* What to work on
Go through the data and retrieve each line that includes the string "margin".

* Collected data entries
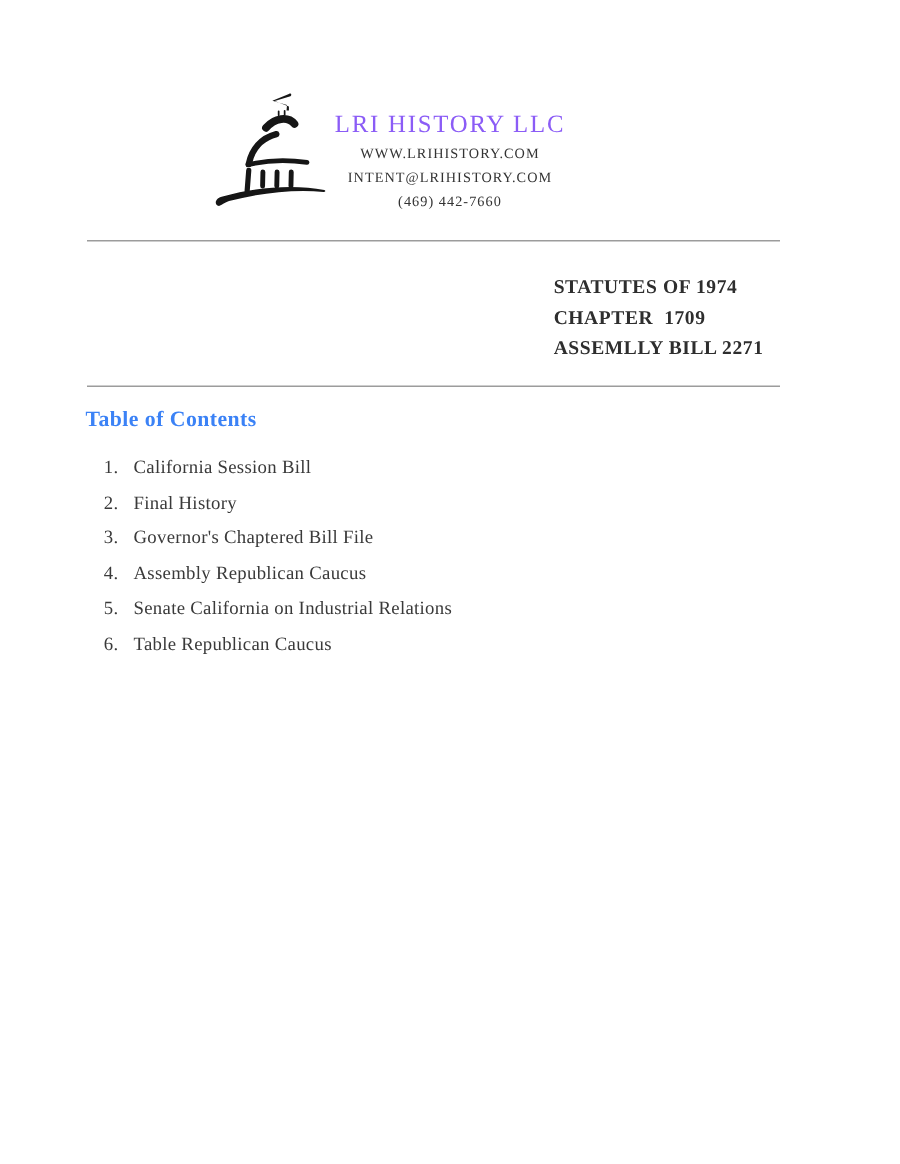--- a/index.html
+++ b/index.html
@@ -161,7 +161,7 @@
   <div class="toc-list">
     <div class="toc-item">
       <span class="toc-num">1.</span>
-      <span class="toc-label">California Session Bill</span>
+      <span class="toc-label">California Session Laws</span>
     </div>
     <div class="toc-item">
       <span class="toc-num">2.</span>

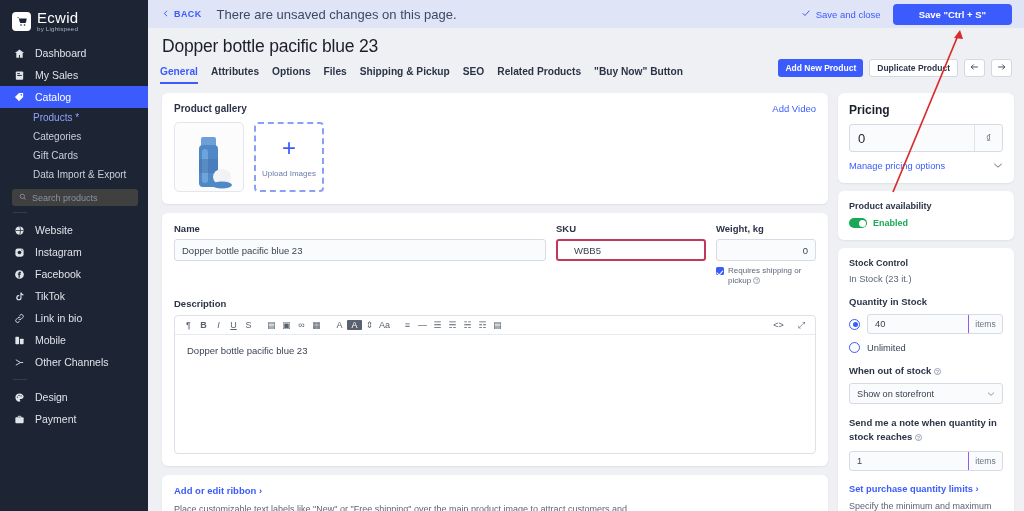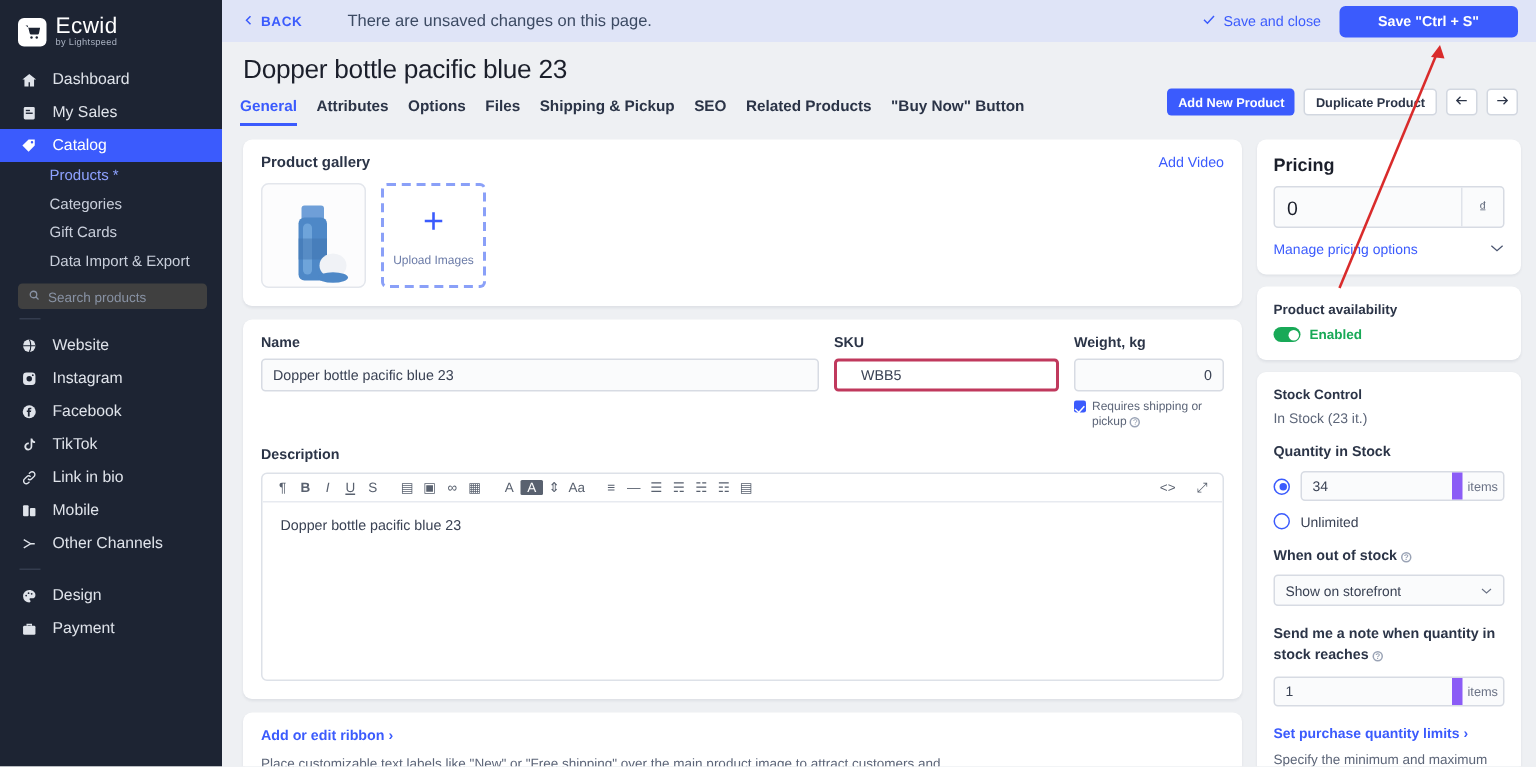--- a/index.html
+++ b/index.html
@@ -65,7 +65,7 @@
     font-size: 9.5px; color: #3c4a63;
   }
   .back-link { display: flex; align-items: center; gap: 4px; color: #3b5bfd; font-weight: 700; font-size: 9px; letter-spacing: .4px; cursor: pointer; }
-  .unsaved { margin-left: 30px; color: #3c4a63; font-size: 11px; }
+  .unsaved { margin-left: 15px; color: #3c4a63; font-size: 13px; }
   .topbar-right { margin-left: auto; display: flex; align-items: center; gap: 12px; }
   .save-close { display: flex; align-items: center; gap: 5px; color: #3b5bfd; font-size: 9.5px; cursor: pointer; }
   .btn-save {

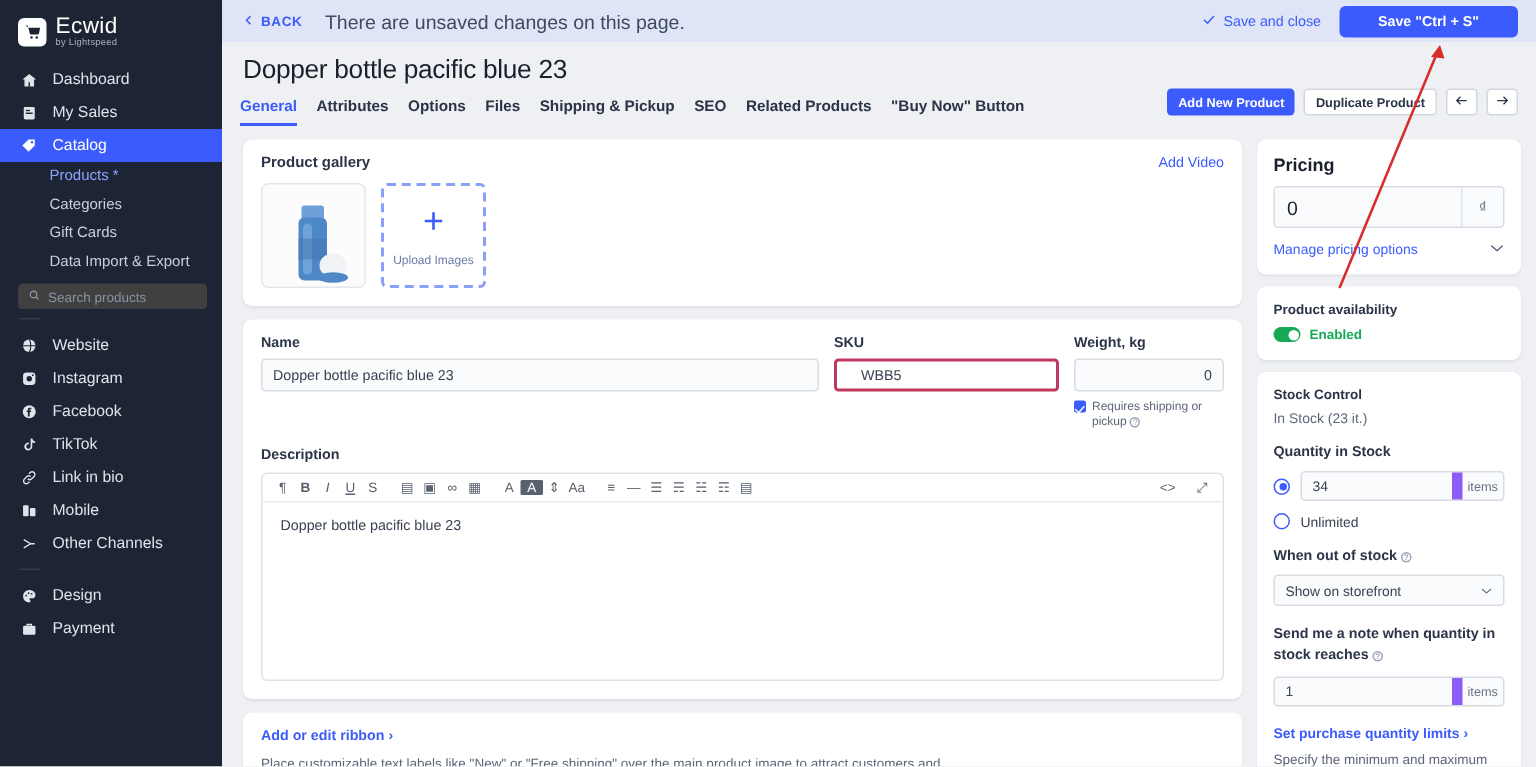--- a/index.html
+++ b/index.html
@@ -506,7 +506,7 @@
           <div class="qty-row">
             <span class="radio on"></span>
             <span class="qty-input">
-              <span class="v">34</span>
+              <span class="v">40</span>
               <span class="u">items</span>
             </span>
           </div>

* Answer section
-  .unsaved { margin-left: 30px; color: #3c4a63; font-size: 11px; }
+  .unsaved { margin-left: 15px; color: #3c4a63; font-size: 13px; }
   .topbar-right { margin-left: auto; display: flex; align-items: center; gap: 12px; }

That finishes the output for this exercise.